Я посмотрел себе под ноги. Никакой чешуи. Никаких крыльев. Никаких когтей. Это были камни.
Я рассмеялся от облегчения.
Хозяин «Черного быка» неплохо справился с чисткой и сушкой моей одежды. Его жена починила разорванный рукав.
За завтраком я спросил у девочки-служанки про трубача.
— О, это Джон, сэр, — сказала она, хихикнув. — Она так каждое утро делает, когда заканчивает ночную смену. Предупреждает тех, кому на работу, что пора вставать.
Я прибыл в Фарнли в одиннадцать часов; но когда я объяснил старому привратнику, зачем пришел, тот покачал головой и поджал беззубый рот:
— Попробовать можно, сэр. Но я слышал, что хозяин сегодня уезжает.
Это было неприятно; но нельзя поворачивать назад, когда я зашел так далеко.

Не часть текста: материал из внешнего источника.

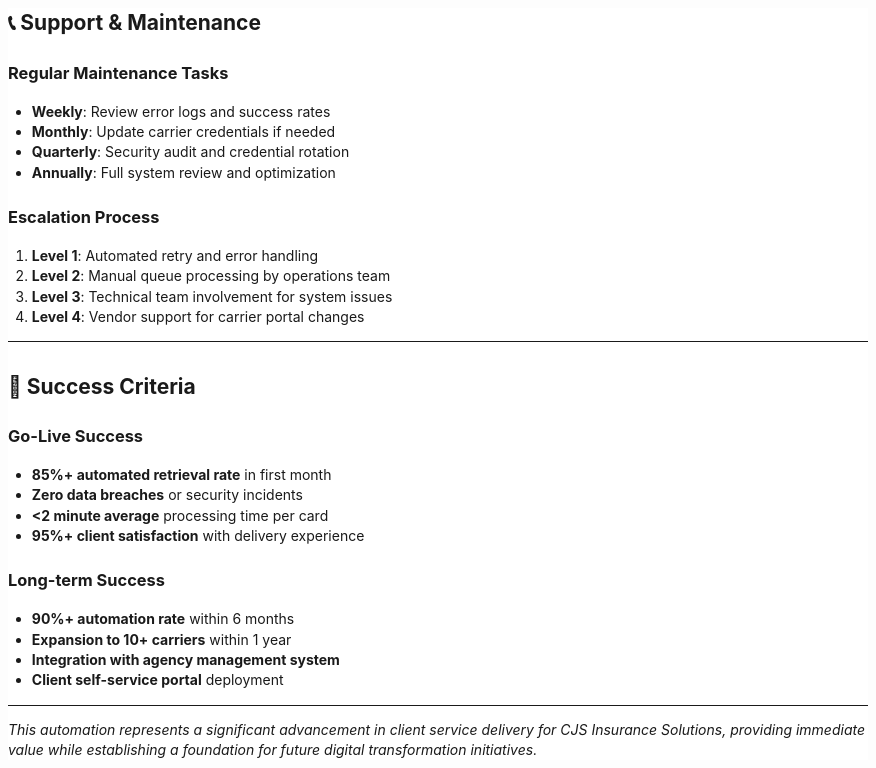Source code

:## 📞 Support & Maintenance

### Regular Maintenance Tasks
- **Weekly**: Review error logs and success rates
- **Monthly**: Update carrier credentials if needed
- **Quarterly**: Security audit and credential rotation
- **Annually**: Full system review and optimization

### Escalation Process
1. **Level 1**: Automated retry and error handling
2. **Level 2**: Manual queue processing by operations team
3. **Level 3**: Technical team involvement for system issues
4. **Level 4**: Vendor support for carrier portal changes

---

## 🎯 Success Criteria

### Go-Live Success
- **85%+ automated retrieval rate** in first month
- **Zero data breaches** or security incidents
- **<2 minute average** processing time per card
- **95%+ client satisfaction** with delivery experience

### Long-term Success
- **90%+ automation rate** within 6 months
- **Expansion to 10+ carriers** within 1 year
- **Integration with agency management system**
- **Client self-service portal** deployment

---

*This automation represents a significant advancement in client service delivery for CJS Insurance Solutions, providing immediate value while establishing a foundation for future digital transformation initiatives.*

Оставался шанс, что старик ошибся или, по крайней мере, что мистер Фокс сумеет уделить мне полчаса перед отъездом, и я бодрым шагом двинулся по дорожке.
Но через пару минут я увидел, что навстречу мне едет черный экипаж, запряженный парой лошадей. Возможно, это просто посетитель, сказал я себе, но мои собственные глаза с этим не соглашались; что-то в легкости хода лошадей и расслабленном поведении кучера говорило мне, что они на родной земле. Приближаясь, лошади замедлили ход, и, наконец, когда я шагнул в сторону, чтобы пропустить экипаж, он остановился рядом со мной. Окошко опустилось, и из него выглянул человек лет шестидесяти с квадратным подбородком и волнистыми седыми волосами.
— Вы наверняка мистер Хартрайт, — сказал он.
— Мистер Фокс?
Он кивнул.
— Я получил вашу записку, сэр, — сказал он, протягивая мне руку — Я бы ответил, если бы знал, где вы остановились. Вся беда в том, что мне сегодня надо ехать в Лондон.
Он рассмеялся и открыл дверцу:
— Если вы не прочь проехать со мной до Артингтона, мы поговорим по дороге, а потом Хейс отвезет вас в Отли или куда вам надо. Боюсь, ничего лучшего не могу предложить.